Minggu, 13 Desember 2009

40 % Hubungan Seks Remaja Pertamakali di Rumah

Survey menunjukkan, remaja di 4 kota besar Indonesia melakukan hubungan seks pertamakalinya di rumah. Jika 72 persen remaja pria merasa senang setelah melakukan hubungan seks, 47 persen remaja wanita menyesal.

Hasil survey tersebut disampaikan DKT Indonesia dalam breakfeast meeting yang digelar di Hotel Le Meridien Jakarta. Survey yang dijalankan oleh Synovate itu mengambil sampel remaja dari Bandung, Jakarta, Medan, dan Surabaya. Penelitian ini dilakukan terhadap 474 remaja berusia 15-24 tahun dengan persentasi 50 persen aktif secara seksual dan 50 persen lagi tidak. Itu artinya sebanyak 50 persen orang mengaku sudah pernah menjalani hubungan seksual pranikah sedangkan sisanya mengaku belum pernah.


Metode survei ini adalah wawancara secara langsung kepada responden. Nah yang perlu diperhatikan, 40 persen dari remaja ini melakukan hubungan seks untuk pertamakalinya di rumah masing-masing atau di rumah pasangannya. Ini artinya kesibukan orang tua sangat berpengaruh, ataukah orang tua kini semakin permisif?
Setelah terjadi hubungan seks, 72 persen pria merasa bahagia. Sedangkan sang wanita 47 persen menyesal karena merasa terbujuk, takut dosa, maupun takut hamil.
Tidak banyak perubahan dari hasil-hasil survey serupa yang pernah digelar sebelumnya. Informasi seks tetap paling banyak didapat dari teman sebaya serta sumber lain yang juga dianggap terpercaya seperti film porno (35 persen).

Tentang pencegahan dan keamanan, dalam survey ini terlihat para remaja sudah paham akan manfaat dam kegunaan kondom serta mengetahui tentang berbagai penyakit menular seksual. Namun penggunaan kondom di kalangan remaja masih belum populer karena hubungan seks sering terjadi diluar rencana. Menurut penelitian ini juga, pengetahuan akan kondom tak mendorong mereka untuk melakukan kegiatan seks secara aktif. Lalu apa? Dikatakan pengaruh lingkungan dan minimnya informasi bisa menjadi penyebab.

Pada masa pertumbuhan, remaja sangat tertarik akan hal yang berbau seksual karena hal psikologis dan biologis. Kemana harus bertanya? Seperti telah dikatakan, teman adalah andalan utama. Minimnya informasi yang akurat itu membuat banyak yang mencoba learning by doing. Setelah pertamakali mencoba ternyata sulit untuk menghentikannya kembali.

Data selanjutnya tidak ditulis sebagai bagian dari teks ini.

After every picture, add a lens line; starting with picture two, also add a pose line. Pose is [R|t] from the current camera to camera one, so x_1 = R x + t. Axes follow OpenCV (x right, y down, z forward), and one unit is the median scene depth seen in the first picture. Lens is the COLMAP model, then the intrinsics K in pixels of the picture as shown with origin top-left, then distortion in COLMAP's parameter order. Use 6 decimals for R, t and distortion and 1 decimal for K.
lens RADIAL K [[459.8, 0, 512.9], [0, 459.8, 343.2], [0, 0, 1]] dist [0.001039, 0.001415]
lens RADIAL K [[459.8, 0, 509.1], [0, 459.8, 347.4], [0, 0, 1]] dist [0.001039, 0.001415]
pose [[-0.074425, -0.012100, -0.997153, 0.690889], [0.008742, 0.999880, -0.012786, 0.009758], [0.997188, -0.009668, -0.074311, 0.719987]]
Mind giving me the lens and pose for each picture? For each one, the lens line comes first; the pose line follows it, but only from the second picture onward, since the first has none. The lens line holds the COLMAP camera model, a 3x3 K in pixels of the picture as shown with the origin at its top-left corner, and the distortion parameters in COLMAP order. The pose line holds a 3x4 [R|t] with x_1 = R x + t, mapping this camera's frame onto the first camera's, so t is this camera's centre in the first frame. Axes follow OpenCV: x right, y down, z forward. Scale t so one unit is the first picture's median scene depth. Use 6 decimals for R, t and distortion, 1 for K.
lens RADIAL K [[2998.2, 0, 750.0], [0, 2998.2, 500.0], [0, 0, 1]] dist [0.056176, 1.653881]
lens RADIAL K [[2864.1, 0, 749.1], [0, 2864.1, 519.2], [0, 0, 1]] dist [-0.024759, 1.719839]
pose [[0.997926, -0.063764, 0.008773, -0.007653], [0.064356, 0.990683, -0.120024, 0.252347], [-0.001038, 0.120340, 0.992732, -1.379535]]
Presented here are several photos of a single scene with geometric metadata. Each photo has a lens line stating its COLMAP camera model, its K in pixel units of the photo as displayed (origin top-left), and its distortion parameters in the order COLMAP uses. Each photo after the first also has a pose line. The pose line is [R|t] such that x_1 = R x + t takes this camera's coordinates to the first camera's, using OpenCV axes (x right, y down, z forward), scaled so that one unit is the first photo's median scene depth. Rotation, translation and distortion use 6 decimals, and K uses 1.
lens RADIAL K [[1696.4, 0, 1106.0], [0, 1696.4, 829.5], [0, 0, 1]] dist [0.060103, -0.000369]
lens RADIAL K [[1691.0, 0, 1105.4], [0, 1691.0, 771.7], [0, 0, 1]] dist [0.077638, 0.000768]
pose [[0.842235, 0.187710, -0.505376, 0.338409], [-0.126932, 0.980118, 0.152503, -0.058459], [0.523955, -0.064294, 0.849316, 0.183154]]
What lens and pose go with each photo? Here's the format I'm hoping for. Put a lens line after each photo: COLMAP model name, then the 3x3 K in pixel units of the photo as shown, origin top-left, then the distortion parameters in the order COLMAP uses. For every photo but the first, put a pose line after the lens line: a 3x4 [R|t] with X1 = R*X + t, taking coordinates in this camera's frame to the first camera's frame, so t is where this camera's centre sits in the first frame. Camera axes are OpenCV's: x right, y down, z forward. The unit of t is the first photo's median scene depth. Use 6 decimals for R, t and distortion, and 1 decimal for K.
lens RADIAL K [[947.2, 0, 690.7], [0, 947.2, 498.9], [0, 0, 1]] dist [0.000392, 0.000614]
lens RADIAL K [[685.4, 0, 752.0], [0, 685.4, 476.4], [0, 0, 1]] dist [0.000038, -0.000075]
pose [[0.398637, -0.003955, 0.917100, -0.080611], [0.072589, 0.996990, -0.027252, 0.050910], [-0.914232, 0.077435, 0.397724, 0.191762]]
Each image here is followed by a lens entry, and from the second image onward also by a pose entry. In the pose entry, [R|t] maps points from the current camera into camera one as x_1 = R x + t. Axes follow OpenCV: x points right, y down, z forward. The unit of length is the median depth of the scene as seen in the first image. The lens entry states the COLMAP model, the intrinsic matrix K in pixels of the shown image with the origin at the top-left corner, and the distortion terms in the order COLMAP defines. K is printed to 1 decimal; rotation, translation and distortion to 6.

Masa remaja juga sangat identik dengan krisis kepercayaan diri. Merasa tak ada yang dibanggakan, remaja mencari berbagai cara untuk tetap eksis di pergaulan. Artinya segela tuntutan pergaulan pastinya akan dituruti baik itu seks, mabuk-mabukan, dugem, sampai menghisap ganja. Dengan adanya pengakuan dari peer group, setidaknya remaja mendapat satu poin kepercayaan diri. Apalagi jika di rumah orang tua kurang terbuka dan perhatian, teman bisa menjadi pelarian yang paling mudah.

Bicara tentang perilaku seks, banyak hal yang memengaruhi curiousity remaja tentang hal ini. Kultur timur yang ada di bangsa Indonesia membuat banyak orang tua merasa tabu membicarakan seks dengan sang anak. Jadilah yang tadi itu, anak belajar dari pengalamannya sendiri dan sumber lain yang tidak terlalu bisa dipercaya seperti teman atau pacar mereka sendiri.

Kampanye yang dilakukan belakangan ini lebih banyak menekankan pada proses instan yaitu perubahan perilaku. Dengan jurus yang tepat perilaku memang bisa diubah dalam sekejap. Tapi apakah bisa bertahan lama itu masih perlu dipertanyakan.

Selain perubahan perilaku sebagai salah satu cara harm reduction, perubahan sifat atau karakter juga sangat penting. Remaja diharapkan tidak hanya sekedar tahu kalau hubungan seksual yang tidak aman dapat menyebabkan penyakit, tapi juga dituntut untuk menumbuhkan kesadaran akan gaya hidup yang sehat. Jika remaja sudah paham dan memiliki kontrol diri dan lingkungan maka keputusan yang bijaksana pastinya nggak sulit diambil. Apalagi dalam penelitian ini juga dikatakan, kesadaran remaja untuk tetap melakukan seks setelah menikah juga masih cukup besar (68 persen).